Once Dobie House was stripped, the slate roof was removed, and then a crane with a wrecking ball was used to knock down the remaining shell. With the structure reduced to rubble, a backhoe scooped up the debris and hauled it away.
The process will be repeated this summer for the other two doomed dorms, Balz and Watson houses.
Once the three dorms are gone, they will be replaced with two larger dorms similar to Kellogg House, which opened last year. Adjacent dorms, including Lile, Webb, Cauthen and Kellogg, will remain open during construction.
This is the latest step in a plan to replace 11 residence houses with seven larger ones and increase the number of rooms for first-year students by 10 percent.
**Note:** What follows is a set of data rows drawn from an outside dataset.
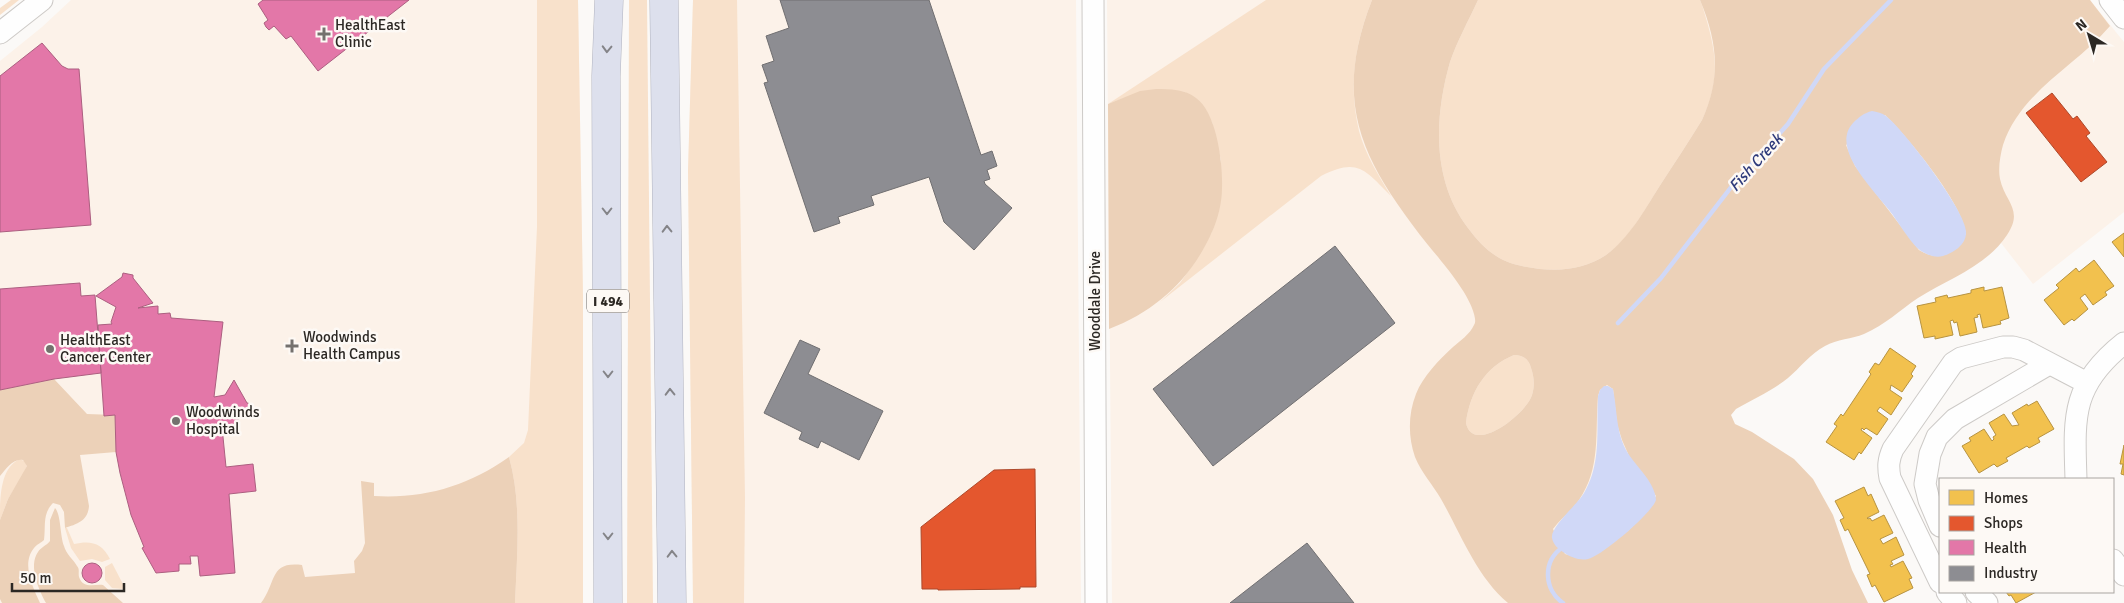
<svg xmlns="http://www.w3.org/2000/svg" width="2124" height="603" font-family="Signika,sans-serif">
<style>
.built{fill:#fcf2e9}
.green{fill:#f8e1cb}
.forest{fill:#ecd1b8;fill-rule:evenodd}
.water{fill:#d0d8f7}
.homes{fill:#f2c14e;stroke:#b79341}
.shops{fill:#e4572e;stroke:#ad492b}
.health{fill:#e377a8;stroke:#ac5f80}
.industry{fill:#8d8d92;stroke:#706f71}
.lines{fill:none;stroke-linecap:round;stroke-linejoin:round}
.stream{stroke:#d0d8f7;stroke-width:4.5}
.minor-casing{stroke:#cdcac7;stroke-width:23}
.highway-casing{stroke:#b1b3bf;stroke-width:29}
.minor{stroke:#fefefe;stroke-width:21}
.highway{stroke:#dde0ed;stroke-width:28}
.oneway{stroke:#848488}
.poi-dot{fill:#74716e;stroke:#fdf9f5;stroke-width:2}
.labels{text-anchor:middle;stroke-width:5;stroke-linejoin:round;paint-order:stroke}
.shield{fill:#fdf9f5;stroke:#6b6763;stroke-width:1}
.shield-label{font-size:14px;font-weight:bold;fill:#2c2824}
.poi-label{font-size:15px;fill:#2c2824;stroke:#fdf9f5;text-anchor:start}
.street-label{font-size:15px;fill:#2c2824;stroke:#fdf9f5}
.water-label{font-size:16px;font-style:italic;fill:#2d397a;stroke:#fdf9f5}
</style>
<rect width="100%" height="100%" fill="#fbf9f7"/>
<!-- built -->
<g class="built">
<polygon points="71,0 578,0 583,296 583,603 0,603 0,61 42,27"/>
<polygon points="693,0 1076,0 1081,603 693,603 688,171"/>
<polygon points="1107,0 2090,0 2124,42 2124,212 2033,284 1923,143 1647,358 1838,603 1112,603"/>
</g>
<!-- green -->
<g class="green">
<polygon points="11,0 19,0 0,15 0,8"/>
<path d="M 537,0 L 578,0 L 583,296 L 583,603 L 515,603 C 517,555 522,503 509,457 L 524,443 L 528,430 L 537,227 Z"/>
<polygon points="629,0 647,0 653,603 627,603"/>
<polygon points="693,0 737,0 745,498 744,603 693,603 688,171"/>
<path d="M 1266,0 L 1372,0 C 1355,43 1348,85 1359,131 C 1365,154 1379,176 1391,196 C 1365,170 1358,157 1321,176 L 1160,302 L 1180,283 L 1192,266 L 1212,232 L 1221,160 L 1212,122 L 1185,92 C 1153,87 1137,93 1108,104 Z"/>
<path d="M 1478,0 L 1700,0 L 1702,5 C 1716,50 1722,76 1702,120 C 1688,143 1673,165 1659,187 C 1644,211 1629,239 1606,255 C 1580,272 1552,272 1522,266 C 1497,261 1483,248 1468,228 C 1432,181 1434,118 1450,62 C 1457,41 1469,20 1478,0 Z"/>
<path d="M 1514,355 C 1523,355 1529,359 1531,368 C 1534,377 1535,385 1532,395 C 1527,413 1473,456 1466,423 C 1470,392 1485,367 1514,355 Z"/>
<path d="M 20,459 L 26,462 L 27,466 L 24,473 L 8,499 L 0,520 C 0,497 0,468 20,459 Z"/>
<path d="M 65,528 L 67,528 L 74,544 C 91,540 102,543 110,559 L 102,562 L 92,559 L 80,561 L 71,548 Z"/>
<polygon points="112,563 125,588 123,589 112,588 105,580 105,567"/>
</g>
<!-- forest -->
<g class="forest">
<path d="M 1372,0 L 1478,0 C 1469,20 1457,41 1450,62 C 1434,118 1432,181 1468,228 C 1483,248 1497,261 1522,266 C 1552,272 1580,272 1606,255 C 1629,238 1644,211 1659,187 C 1673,165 1688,143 1702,120 C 1721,78 1718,43 1700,0 L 2090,0 L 2110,26 C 2075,67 2021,91 2003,145 C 2000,156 1998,169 2000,179 C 2005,202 2024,210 2007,235 C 1987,266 1948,279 1918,298 C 1900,310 1885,325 1864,334 C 1852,339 1837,339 1825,346 C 1810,354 1800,368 1788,378 C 1772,391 1753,399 1736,409 L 1731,415 L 1735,424 L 1752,432 L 1794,459 L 1813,479 L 1833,515 L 1852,570 L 1868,603 L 1508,603 C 1476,576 1461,534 1441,499 C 1433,485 1421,472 1415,457 C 1408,437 1408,414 1416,394 C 1423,376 1439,360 1453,347 C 1460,341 1470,334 1474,325 C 1476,322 1475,318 1474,314 C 1469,293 1442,262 1428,245 C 1363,162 1331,105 1372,0 ZM 1885,115 C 1908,137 1963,204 1966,234 C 1950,249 1942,264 1919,250 L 1855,166 L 1846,145 ZM 1514,355 C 1523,355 1529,359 1531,368 C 1534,377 1535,385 1532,395 C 1527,413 1473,456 1466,423 C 1470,392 1485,367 1514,355 ZM 1607,385 L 1613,389 L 1617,424 L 1622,440 L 1629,456 L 1656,496 C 1637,530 1615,541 1583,559 L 1565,554 L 1553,529 C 1561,518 1572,511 1579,500 C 1601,468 1595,433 1598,396 L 1600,390 Z"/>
<path d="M 1156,89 C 1170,89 1185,89 1196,98 C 1217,113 1223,164 1222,188 C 1222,202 1218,219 1212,232 C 1191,279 1156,311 1109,329 L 1108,104 L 1140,91 Z"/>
<path d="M 54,379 L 87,414 L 115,415 L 116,452 L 80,455 L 89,506 C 88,521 77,524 65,528 L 64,512 L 60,505 L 53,503 C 42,514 46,526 44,540 C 41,543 37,544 34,548 C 21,564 33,587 40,603 L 2,603 L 0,599 L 0,520 L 8,499 L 27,466 L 23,460 C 13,458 6,469 0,476 L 0,390 Z"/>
<path d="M 509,457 C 522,503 517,555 515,603 L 261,603 C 277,582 269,561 302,565 L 305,577 L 355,573 L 354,561 L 362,551 L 365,543 L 361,481 L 374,483 L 374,496 C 424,499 468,486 509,457 Z"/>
<path d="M 55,508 C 61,514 60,536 64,546 C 66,554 73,559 77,566 C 80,569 78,573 79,577 C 83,589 94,584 103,585 L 123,603 L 46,603 C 39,590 28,566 38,552 C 41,547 46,546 50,541 L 50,520 Z"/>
</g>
<!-- water -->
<g class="water">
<path d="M 1872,111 C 1877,112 1882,113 1886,116 C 1903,129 1968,213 1966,233 C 1966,245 1953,253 1943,256 C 1935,258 1928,255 1921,251 C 1910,243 1898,221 1889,210 C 1873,189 1830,148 1853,123 C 1859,117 1864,113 1872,111 Z"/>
<path d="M 1604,386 L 1608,386 L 1613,389 C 1617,409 1616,428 1624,446 C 1632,464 1655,480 1656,500 C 1652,513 1602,556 1588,559 C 1580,561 1570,557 1563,552 C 1558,549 1553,544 1552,538 C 1550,527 1577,505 1584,493 C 1602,463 1596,429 1598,396 L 1600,390 Z"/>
</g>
<!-- homes -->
<g class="homes">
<polygon points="2124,233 2124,257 2112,242"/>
<polygon points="2094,260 2114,286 2105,292 2107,295 2093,305 2085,294 2080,298 2088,309 2074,321 2072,319 2064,325 2044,300 2059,288 2056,285 2076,268 2079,272"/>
<polygon points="1984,287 1984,291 2002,287 2009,318 2000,321 2001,324 1983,328 1980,314 1977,315 1978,317 1974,318 1977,332 1960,336 1957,322 1954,323 1953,320 1950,321 1953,335 1935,339 1935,336 1924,338 1917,306 1936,302 1935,298 1947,295 1948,298 1971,293 1971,290"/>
<polygon points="1890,348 1916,366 1911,374 1913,376 1902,392 1891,385 1890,390 1902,398 1891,415 1880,407 1877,411 1888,419 1877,435 1866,428 1864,430 1862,428 1861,430 1872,438 1861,454 1859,452 1854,460 1826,442 1837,426 1834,424 1841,414 1843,416 1871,374 1869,372 1875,363 1879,365"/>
<polygon points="2037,401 2054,429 2038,438 2040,442 2029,448 2027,446 2006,458 2008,461 1997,467 1994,464 1979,473 1962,446 1971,441 1969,438 1984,429 1992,441 1994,439 1993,437 1996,435 1989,423 2004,414 2012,426 2019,425 2012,413 2027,404 2028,406"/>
<polygon points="2124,445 2124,475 2121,474 2123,464 2120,464"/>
<polygon points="1864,487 1868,496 1871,494 1879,512 1867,518 1868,519 1870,518 1872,521 1884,515 1893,533 1880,539 1883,544 1896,537 1904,555 1891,561 1893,564 1890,565 1891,567 1903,561 1912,578 1909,579 1913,588 1884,602 1875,585 1872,587 1867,575 1870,574 1848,529 1845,531 1840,520 1844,518 1835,501"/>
<polygon points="2006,592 2036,592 2016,603 2011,595 2009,596"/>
</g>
<!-- shops -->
<g class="shops">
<polygon points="2052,93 2073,119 2077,116 2090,133 2086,136 2107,162 2081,182 2026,113"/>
<polygon points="1035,469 1036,587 1020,587 1020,589 938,590 938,589 922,589 921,527 994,470"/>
</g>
<!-- health -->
<g class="health">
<polygon points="263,0 409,0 318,71 291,36 286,39 274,26 269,30 266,27 264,23 268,20 258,4"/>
<polygon points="42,43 62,66 68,69 79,69 91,225 0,232 0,76"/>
<polygon points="123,273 133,275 133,278 153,303 138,308 158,306 158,314 170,313 171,318 223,322 214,397 225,395 234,380 247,403 251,404 251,410 247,410 228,430 228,427 222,427 226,467 253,464 256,491 229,494 235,573 200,576 198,556 190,556 191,564 179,564 179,571 156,573 142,548 144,547 131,515 120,473 116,452 115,415 104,416 101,373 98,325 112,324 111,322 116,307 96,296 122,277"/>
<polygon points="80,283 81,296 95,295 101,373 54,379 0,390 0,289"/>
<circle cx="92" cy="573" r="10"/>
</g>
<!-- industry -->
<g class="industry">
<polygon points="780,0 929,0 981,155 992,151 997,166 987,170 990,179 984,181 985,184 1012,208 974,250 944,222 929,177 871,196 874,205 838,217 840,223 814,232 764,83 768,82 762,65 774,61 766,36 789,28"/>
<polygon points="1335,246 1395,323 1213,466 1153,389"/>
<polygon points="800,340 820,349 808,374 883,411 859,460 821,441 818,448 799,439 802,432 764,413"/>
<polygon points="1307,543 1354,603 1230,603"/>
</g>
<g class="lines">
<!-- stream -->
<g class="stream">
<polyline points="1618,323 1661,278 1732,186 1788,124 1824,69 1891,0"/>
<path d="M 1563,547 C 1542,561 1544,590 1563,603"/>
</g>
<!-- minor casing -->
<g class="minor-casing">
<g id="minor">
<polyline points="1093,0 1096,603"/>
<polyline points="2110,0 2124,18"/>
<polyline points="0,33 42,0"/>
<path d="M 2076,479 C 2074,417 2071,385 2124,343"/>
<polyline points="1940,526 1929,500 1925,484 1930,454 1937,437 1955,419 2049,364"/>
<polyline points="2113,560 2124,575"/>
<path d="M 1940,582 L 1890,478 C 1888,467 1888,460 1893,449 L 1953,363 L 1961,358 L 2003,347 L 2013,347 L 2024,350 L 2087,383"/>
<polyline points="1947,592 1956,603"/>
<polyline points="1976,592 1987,603"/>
</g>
</g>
<!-- highway casing -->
<g class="highway-casing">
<g id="highway">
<polyline points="664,0 672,603"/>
<polyline points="608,603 606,76 609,0"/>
</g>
</g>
<!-- minor -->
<use href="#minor" class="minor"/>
<!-- highway -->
<use href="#highway" class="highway"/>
</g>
<!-- one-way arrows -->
<defs><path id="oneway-chevron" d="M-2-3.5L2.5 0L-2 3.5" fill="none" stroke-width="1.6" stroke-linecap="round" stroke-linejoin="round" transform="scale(1.25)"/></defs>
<g class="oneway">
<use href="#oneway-chevron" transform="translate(607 49) rotate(92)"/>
<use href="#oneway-chevron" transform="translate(607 211) rotate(90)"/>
<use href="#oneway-chevron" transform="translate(667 229) rotate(-91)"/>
<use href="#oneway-chevron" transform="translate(608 374) rotate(90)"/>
<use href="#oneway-chevron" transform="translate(670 392) rotate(-91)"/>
<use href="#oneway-chevron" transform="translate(608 536) rotate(90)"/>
<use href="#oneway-chevron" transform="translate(672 554) rotate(-91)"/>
</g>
<!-- markers -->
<g class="poi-dot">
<path d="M321.5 26.5h5v5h5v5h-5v5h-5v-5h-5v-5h5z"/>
<path d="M289.5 338.5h5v5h5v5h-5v5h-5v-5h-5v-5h5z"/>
<circle cx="50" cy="349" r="5"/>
<circle cx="176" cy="421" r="5"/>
</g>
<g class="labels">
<!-- shield labels -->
<rect class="shield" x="587" y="289.5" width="42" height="23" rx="4"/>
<g class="shield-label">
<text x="608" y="306">I 494</text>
</g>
<!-- poi labels -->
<g class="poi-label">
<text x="335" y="30">HealthEast<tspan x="335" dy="17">Clinic</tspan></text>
<text x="303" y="342">Woodwinds<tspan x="303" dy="17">Health Campus</tspan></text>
<text x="60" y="345">HealthEast<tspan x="60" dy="17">Cancer Center</tspan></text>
<text x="186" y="417">Woodwinds<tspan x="186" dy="17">Hospital</tspan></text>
</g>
<!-- street labels -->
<g class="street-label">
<text transform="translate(1095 301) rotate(-90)" y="5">Wooddale Drive</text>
</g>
<!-- water labels -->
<g class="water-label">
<text transform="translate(1755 162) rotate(-48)" y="6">Fish Creek</text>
</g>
</g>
<!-- legend -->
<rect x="1939" y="478" width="175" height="115" fill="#fdf9f5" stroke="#a9a5a1"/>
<rect x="1949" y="490" width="25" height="15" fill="#f2c14e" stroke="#a9a5a1"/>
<text x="1984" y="503" font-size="15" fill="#2c2824">Homes</text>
<rect x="1949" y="516" width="25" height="15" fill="#e4572e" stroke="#a9a5a1"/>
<text x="1984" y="528" font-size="15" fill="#2c2824">Shops</text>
<rect x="1949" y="540" width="25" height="15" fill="#e377a8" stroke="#a9a5a1"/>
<text x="1984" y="553" font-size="15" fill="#2c2824">Health</text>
<rect x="1949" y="566" width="25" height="15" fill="#8d8d92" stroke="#a9a5a1"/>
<text x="1984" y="578" font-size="15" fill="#2c2824">Industry</text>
<!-- north arrow -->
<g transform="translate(2089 35) rotate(322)" stroke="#fdf9f5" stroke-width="4" paint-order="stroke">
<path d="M0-4L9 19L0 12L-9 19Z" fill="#2c2824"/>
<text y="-8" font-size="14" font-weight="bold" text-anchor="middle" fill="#2c2824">N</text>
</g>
<!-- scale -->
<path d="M12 583v8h112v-8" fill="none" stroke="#2c2824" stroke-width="2.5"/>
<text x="20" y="583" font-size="15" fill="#2c2824" stroke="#fdf9f5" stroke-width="4" paint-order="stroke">50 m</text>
</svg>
Each of the old dorms housed 144 residents, while the two new buildings are designed to hold a combined 420 students. Add in the 192-bed Kellogg House, which opened last September, there will be space to accommodate increasing first-year enrollment.
The two new dorms each will be six stories tall. The ground floors will hold public common spaces, seminar rooms, laundry and vending spaces, as well as an apartment for the resident adviser coordinator. Each upper floor will have two residential communities – comprising 10 to 12 double student rooms, a common bathroom and a resident adviser room – plus a common lounge and quiet study room.
Since the buildings are being constructed on a steeply sloped hillside, some students will have views of Scott Stadium, the Rotunda and the surrounding mountains.
A 7,000-square-foot commons building will also be constructed between the two new residence halls to provide an assembly space to accommodate residents of one house at a time.
Romer said the doomed dorms were constructed in the 1960s and "have gone through their systems' useable life." She said the buildings were examined and would cost more to repair and upgrade than replace.
The buildings in the Alderman Road area were built in two waves in the 1960s to accommodate the University's rapid enrollment growth. Courtenay, Dunglison, Fitzhugh, Dunnington, Tuttle, Lile and Maupin houses were completed in 1964, and Balz, Dobie, Watson and Webb were completed in 1966.
Two other residence halls were added later, Cauthen House in 1996 and Woody House in 2000.
The current phase of the project – the demolition of three old dorms and construction of two – is estimated to cost $40 million, funded through a combination of savings and bonds, which will be paid off through housing fees.